The Texas Permian Basin Petroleum Index in August posted its first monthly increase in 21 months (since peaking in November 2014), increasing by a tenth of a point to 208.6 up from 208.5 in July. The increase is small, and the regional oil & gas activity index remains down by 28% year-over-year; however, the turn upward is a long-awaited milestone, and with a couple of caveats may signal the technical end of the contraction in the Texas Permian Basin energy exploration & production economy.
The Odessa Economic Index remains in contraction through August, however, declining again to 196.1 for the month down from 197.4 in July (revised slightly upward from the original 197.3 due to an upward revision in employment and home sales data for July), and down 12.2% from the August 2015 OEI of 223.2.
Should the August increase in the Texas Permian Basin Petroleum Index ultimately hold up, the contraction in the regional oil & gas E&P economy will have lasted 20 months, with the index peak in November 2014, and the index trough in July 2016. However, a little more time is required to determine whether or not the July 2016 index nadir indeed represents the turning point from industry contraction to expansion. First and foremost, obviously, prices and activity levels could stall and retreat at some point in the near future, which might possibly send the index back into contraction. Beyond that, some of the current index data could be revised at some future point which would result in a recalibration of the index at that point. The most likely candidate is the oil & gas employment data, which is subject to slight revision next month, and may potentially undergo a major revision in early 2017.
Again, though, this particular very slight turn upward is encouraging, and the likelihood is that it does indeed signal the cyclical low point in the current contraction. The index is designed to minimize month-to-month volatility and only experience turning points when the change from contraction to expansion (or vice versa) is the real deal. The change in crude oil prices from the February low point and the resulting response in the Permian Basin rig count suggest that that is the case.
The monthly average rig count improved to 160 in August (again, we use the sum of the monthly average rig counts for Railroad Commission Districts 7C, 8, and 8A), up from 139 in July, and the low point of 121 in May. The weekly count has reached as high as 169 in September for that region. The number of drilling permits issued in that same region has yet to reach a discernible bottom; the number of permits issued through August is still down by close to 20% compared to the first eight months of a year ago, which in turn was down by 55% compared to the previous year.

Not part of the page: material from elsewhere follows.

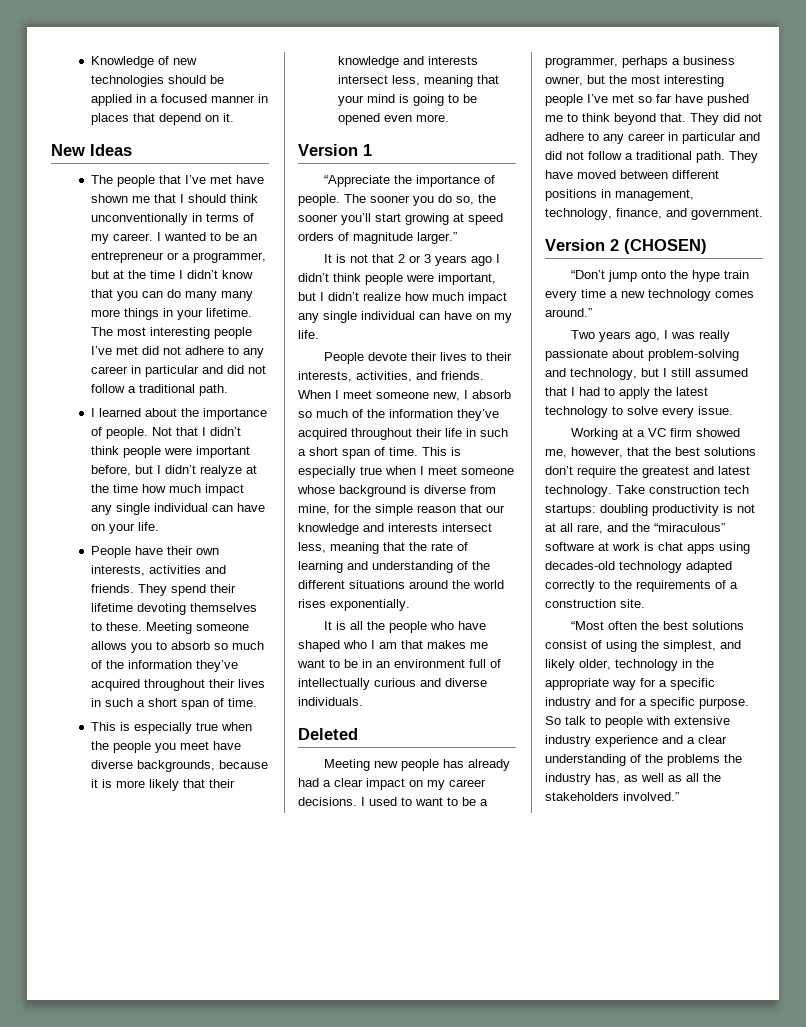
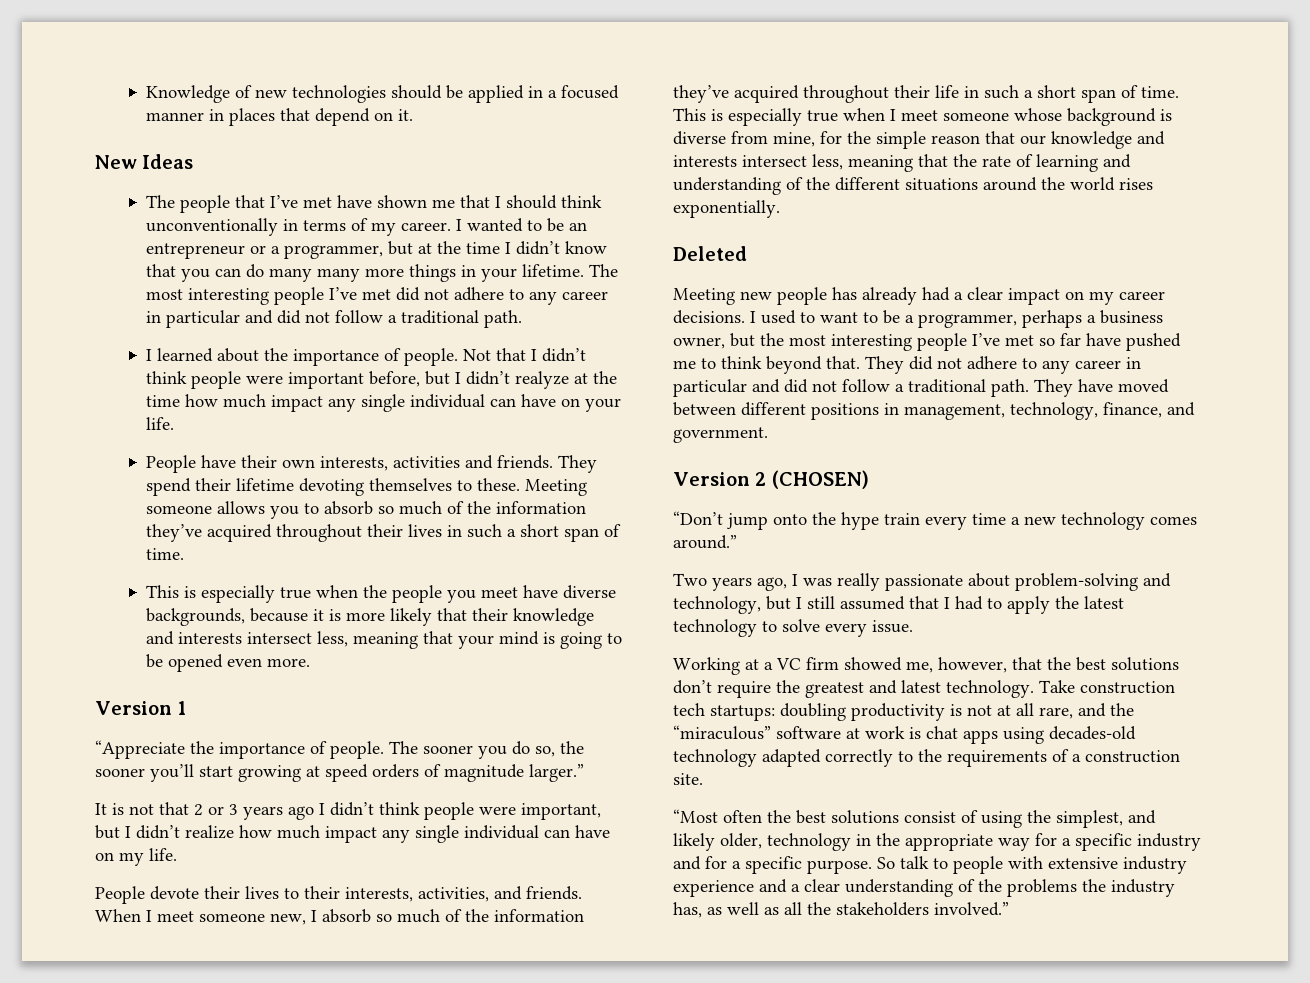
[323,621,486,633] [298,640,488,652] [297,659,501,668] [298,678,487,690] [298,697,363,706] // It is all the people who have shaped who I am that makes me want to be in an environment full of intellectually curious and diverse individuals. -> (780, 209) none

At the very least, the time between a turning point in the regional oil & gas economy and the Odessa general economy as reflected by the Odessa Economic Index would be 3 months or so, and even that would presume the rapid onset of strong recovery in the oil & gas sector, which is not really the case here. The Odessa Economic Index will likely continue to contract for the coming few months, and may begin to turn around by late 2016 or early 2017 depending on the nature and strength of the stimulus provided by expanded oil & gas activity.
For now, though, the OEI table of economic indicators continues to register deep year-over-year declines in general spending, auto spending, hotel/motel activity, airport passenger boardings, and construction (both total construction and single-family home building). Existing home sales were higher for the month, though the price was sharply lower compared to a high average price in August of a year ago.
According to current employment estimates, Odessa payroll employment – simply the estimated number of jobs in the Odessa metro area – remains down by about 2% in August compared to August of a year ago, which in turn was down by 6-7% compared to August of the prior year. General real (inflation-adjusted) spending remains down by over 20% year-over-year, and real auto spending is down by 20% year-over-year as well (and down by nearly 15% in August).
Existing home sales spiked upward in August, with the number of closed sales up by 38% compared to August of a year ago. Sales over the last two years had fallen significantly - home sales in August 2014 and August 2015 were down by 15% and 17%, respectively compared to August of the prior year. The August 2016 monthly average price was down by 18% compared to August of a year ago; however, the August 2015 monthly average sale price was up by over 14% compared to August of the prior year. Thus far in 2016, the average home sale price is down by 4.1% compared to the first eight months of a year ago.